Le don du sang bientôt ouvert aux gays?
Pour l'avocat général de la Cour de justice européenne, l'interdiction pour les gays de verser quelques gouttes rouges est discriminante. Swissmedic de son côté n'envisage pas de d'alléger les restrictions.
A l’heure de l’ouverture de la conférence internationale sur le sida, il est parfois de bonnes nouvelles. La semaine dernière, Paolo Mengozzi, l’avocat général de la Cour de justice européenne, a rendu ses conclusions sur l’interdiction à vie de donner son sang pour un gay: «Le seul fait pour un homme d’avoir eu ou d’avoir des rapports sexuels avec un autre homme ne constitue pas un comportement sexuel qui justifierait l’exclusion permanente d’un tel homme du don de sang», écrit-il.
Loi discriminante
Tout est parti de France, lorsque Geoffrey Léger, gay, n’a pas pu donner son sang en raison de la loi qui interdit à vie de donner son sang lorsqu’on est homosexuel.

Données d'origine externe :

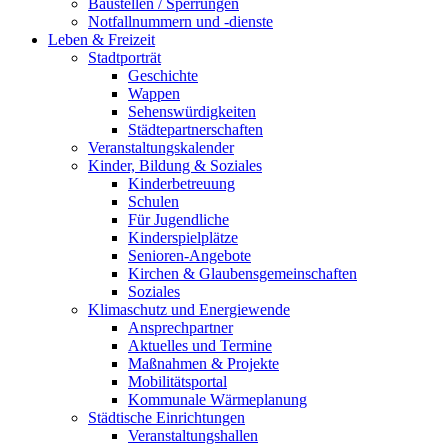
Baustellen / Sperrungen
Notfallnummern und -dienste
Leben & Freizeit
Stadtporträt
Geschichte
Wappen
Sehenswürdigkeiten
Städtepartnerschaften
Veranstaltungskalender
Kinder, Bildung & Soziales
Kinderbetreuung
Schulen
Für Jugendliche
Kinderspielplätze
Senioren-Angebote
Kirchen & Glaubensgemeinschaften
Soziales
Klimaschutz und Energiewende
Ansprechpartner
Aktuelles und Termine
Maßnahmen & Projekte
Mobilitätsportal
Kommunale Wärmeplanung
Städtische Einrichtungen
Veranstaltungshallen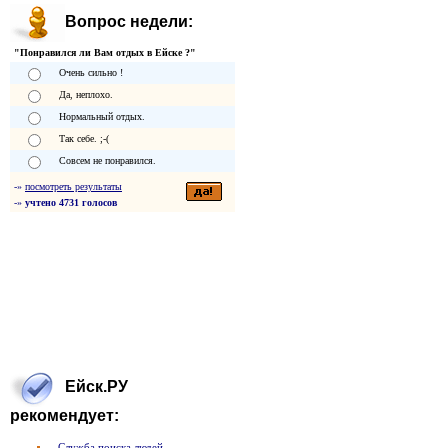
Вопрос недели:
"Понравился ли Вам отдых в Ейске ?"
Очень сильно !
Да, неплохо.
Нормальный отдых.
Так себе. ;-(
Совсем не понравился.
-»
посмотреть результаты
-»
учтено 4731 голосов
Ейск.РУ
рекомендует:
Служба поиска людей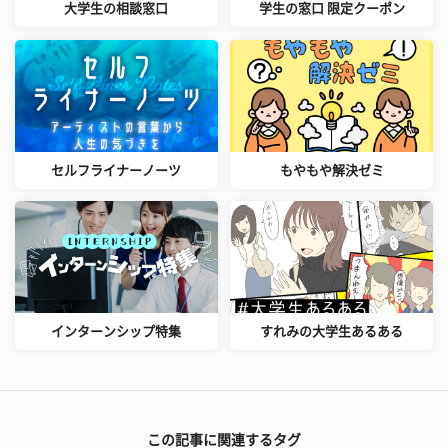
大学生の相談窓口
学生の窓口 限定クーポン
セルフライナーノーツ
もやもや解決ゼミ
インターンシップ特集
すれみの大学生あるある
この記事に関連するタグ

Il a porté plainte, allant jusqu’à la plus haute instance européenne. Elle lui a donné raison!
«Il faudrait se concentrer sur les pratiques sexuelles, pas sur l’orientation sexuelle»
«En excluant de manière définitive du don de sang tout homme ayant eu ou ayant des rapports sexuels avec un autre homme, la réglementation française introduit une évidente discrimination indirecte fondée, de manière combinée, sur le sexe (les hommes) et sur l’orientation sexuelle (l’homosexualité et la bisexualité)», continue Mengozzi.
De nombreux pays européens bannissent encore les homosexuels du don du sang, en raison d’un risque plus élevé de contracter une maladie infectieuse tels que le VIH ou l’hépatite C. Personna non grata, tout comme en Suisse.
Espoir pour la Suisse?
Si les juges européens abondent dans le sens de Mengozzi, Rolf Trechsel, co-président de Pinkcross, pense que cela mettra «une grande pression sur la Suisse», rapporte le Tages Anzeiger. Bien sûr, la Suisse n’est pas contrainte par cet avis de la Cour européenne, puisqu’elle n’est pas un Etat membre, mais les choses pourraient toujours bouger ici. Car pour l’activiste, cette exclusion a un «caractère discriminant.» «Il faudrait se concentrer sur les pratiques sexuelles, pas sur l’orientation sexuelle», estime-t-il, suivant les idées de l’avocat général. En effet, ce dernier pense qu’il s’agit d’observer la fréquences des rapports sexuels et les pratiques, indépendamment de l’orientation et du sexe.
En Suisse, 3 personnes sur 1000 sont séropositives. Chez les hommes ayant des relations sexuelles avec des hommes, le nombre de contaminés grimpe à 100.
Sur le principe, la Croix-Rouge Suisse, qui gère les dons du sang, souhaiterait que les homosexuels puissent donner leur sang (sous certaines conditions encore non définies). Elle a même fait une demande auprès des autorités fédérales, rappelle le Tages Anzeiger. Mais Swissmedic, l’autorité de surveillance, s’y est opposé fermement l’année dernière, menaçant de fermer le service de transfusion.
Population à risque
La raison est que, pour Swissmedic, la sécurité du patient prévaut sur le droit de donner son sang. Et que, statistiquement, les hommes ayant des relations sexuelles avec des hommes (selon la dénomination officielle), sont une population plus à risque que les hétérosexuels. En effet, 3 personnes sur 1000 en Suisse sont séropositives, contre 100 sur 1000 chez les hommes ayant couché ou couchant avec des hommes.
Selon Swissmedic, il ne s’agit pas là d’une discrimination fondée sur l’orientation sexuelle, mais sur les pratiques. Toutefois, pour l’avocat de la cour, la seule observation des comportements homosexuelles est une présomption irréfutable d’exposition à un risque élevé. Une pratique discriminante car elle ne regarde par les comportements réels de cette population. Swissmedic, de son côté, n’a pas commenté les conclusions de l’avocat.